For these reasons, converting white fat into brown has been touted as a likely treatment for both obesity and diabetes, although an August 2017 study in the journal Redox Biology reported that the strategy has so far not brought about “substantial reductions in body weight” in humans.
The latest approach has so far been trialled only in mice.
The strategy is in effect a more targeted way of administering any of a number of drugs developed to promote the conversion of white fat into brown. Currently, these medications are given as pills or injections, and thus spread through the whole body.
This is not merely inefficient, but, co-author Li Qiang notes, “can lead to side effects such as stomach upset, weight gain, and bone fractures”.
Qiang and colleagues designed a one centimetre-square patch to demonstrate proof of concept in a mouse model. The patch is suffused with nanoparticles, each just 250 nanometres wide, into which a browning drug is placed.

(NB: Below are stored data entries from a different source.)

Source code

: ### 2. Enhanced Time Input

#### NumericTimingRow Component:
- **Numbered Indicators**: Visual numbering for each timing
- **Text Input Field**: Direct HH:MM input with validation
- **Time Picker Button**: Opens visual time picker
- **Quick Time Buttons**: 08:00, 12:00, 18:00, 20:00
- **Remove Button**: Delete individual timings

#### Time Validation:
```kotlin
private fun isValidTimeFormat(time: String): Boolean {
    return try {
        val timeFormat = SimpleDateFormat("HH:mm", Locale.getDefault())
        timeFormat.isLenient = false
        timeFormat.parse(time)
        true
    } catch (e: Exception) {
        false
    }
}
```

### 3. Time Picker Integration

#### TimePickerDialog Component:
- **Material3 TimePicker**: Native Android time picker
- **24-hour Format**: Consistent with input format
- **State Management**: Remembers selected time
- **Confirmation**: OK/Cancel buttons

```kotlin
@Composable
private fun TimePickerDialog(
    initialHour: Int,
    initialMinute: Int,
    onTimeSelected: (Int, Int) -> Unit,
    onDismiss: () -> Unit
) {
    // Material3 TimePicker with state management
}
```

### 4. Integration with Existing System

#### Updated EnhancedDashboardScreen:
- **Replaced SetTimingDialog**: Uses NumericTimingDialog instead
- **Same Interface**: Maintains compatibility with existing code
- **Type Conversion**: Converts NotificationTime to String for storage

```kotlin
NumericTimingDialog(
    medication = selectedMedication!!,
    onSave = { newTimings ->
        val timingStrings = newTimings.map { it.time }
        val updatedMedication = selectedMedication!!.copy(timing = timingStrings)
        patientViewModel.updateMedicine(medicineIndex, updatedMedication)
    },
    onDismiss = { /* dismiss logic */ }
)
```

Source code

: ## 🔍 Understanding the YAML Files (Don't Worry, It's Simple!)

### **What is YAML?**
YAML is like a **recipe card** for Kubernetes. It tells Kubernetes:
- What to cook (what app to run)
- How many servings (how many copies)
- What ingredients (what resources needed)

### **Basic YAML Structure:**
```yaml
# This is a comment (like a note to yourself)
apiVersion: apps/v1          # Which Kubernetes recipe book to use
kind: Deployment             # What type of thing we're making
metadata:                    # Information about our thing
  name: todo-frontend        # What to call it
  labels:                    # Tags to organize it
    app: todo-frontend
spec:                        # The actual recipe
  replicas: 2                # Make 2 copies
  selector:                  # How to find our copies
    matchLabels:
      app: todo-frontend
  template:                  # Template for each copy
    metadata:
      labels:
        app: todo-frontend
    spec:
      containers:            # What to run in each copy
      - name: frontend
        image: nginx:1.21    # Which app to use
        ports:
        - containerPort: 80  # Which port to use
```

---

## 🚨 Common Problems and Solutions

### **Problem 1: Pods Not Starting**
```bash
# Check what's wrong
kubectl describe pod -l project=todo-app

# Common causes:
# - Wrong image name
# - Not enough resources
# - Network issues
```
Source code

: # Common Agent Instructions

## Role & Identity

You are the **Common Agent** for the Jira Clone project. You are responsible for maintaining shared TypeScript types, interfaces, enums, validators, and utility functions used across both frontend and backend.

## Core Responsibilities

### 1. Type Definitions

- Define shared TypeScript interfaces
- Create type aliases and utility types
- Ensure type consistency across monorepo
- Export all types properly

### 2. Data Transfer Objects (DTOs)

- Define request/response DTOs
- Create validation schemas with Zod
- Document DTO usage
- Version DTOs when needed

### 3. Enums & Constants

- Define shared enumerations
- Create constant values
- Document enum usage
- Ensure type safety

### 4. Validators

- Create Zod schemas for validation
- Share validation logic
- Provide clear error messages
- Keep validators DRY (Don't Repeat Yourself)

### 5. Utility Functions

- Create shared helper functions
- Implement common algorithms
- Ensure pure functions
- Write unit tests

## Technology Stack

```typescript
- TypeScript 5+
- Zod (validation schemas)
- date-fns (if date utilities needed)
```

The surface of the patch is covered by dozens of microscopic needles so small and sharp that when applied to the skin they are painless.
In this way, the patch delivers the drugs only to precisely targeted areas, minimising side-effects and maximising delivery efficiency.
To test the system, the scientists loaded up patches with either rosiglitazone, a compound used in many browning treatments, or a beta-adrenergic receptor agonist dubbed CL 316243, which works in mice but not in humans.
The patches were then pressed onto one side of several of the rodents. Another cohort remained untreated, functioning as controls.
Each treated mouse showed a 20% fat reduction on its patched side and none on the other. Treated mice also consumed 20% more oxygen – indicating an increased metabolic rate – than the controls.
Although there is still a long way to go before fat-converting nano-patches will be available for human use, the researchers are quick to point out that, scaled up and clinically tested, they may well introduce a new way of bespoke body sculpting.
“Many people will no doubt be excited to learn that we may be able to offer a noninvasive alternative to liposuction for reducing love handles,” says Qiang.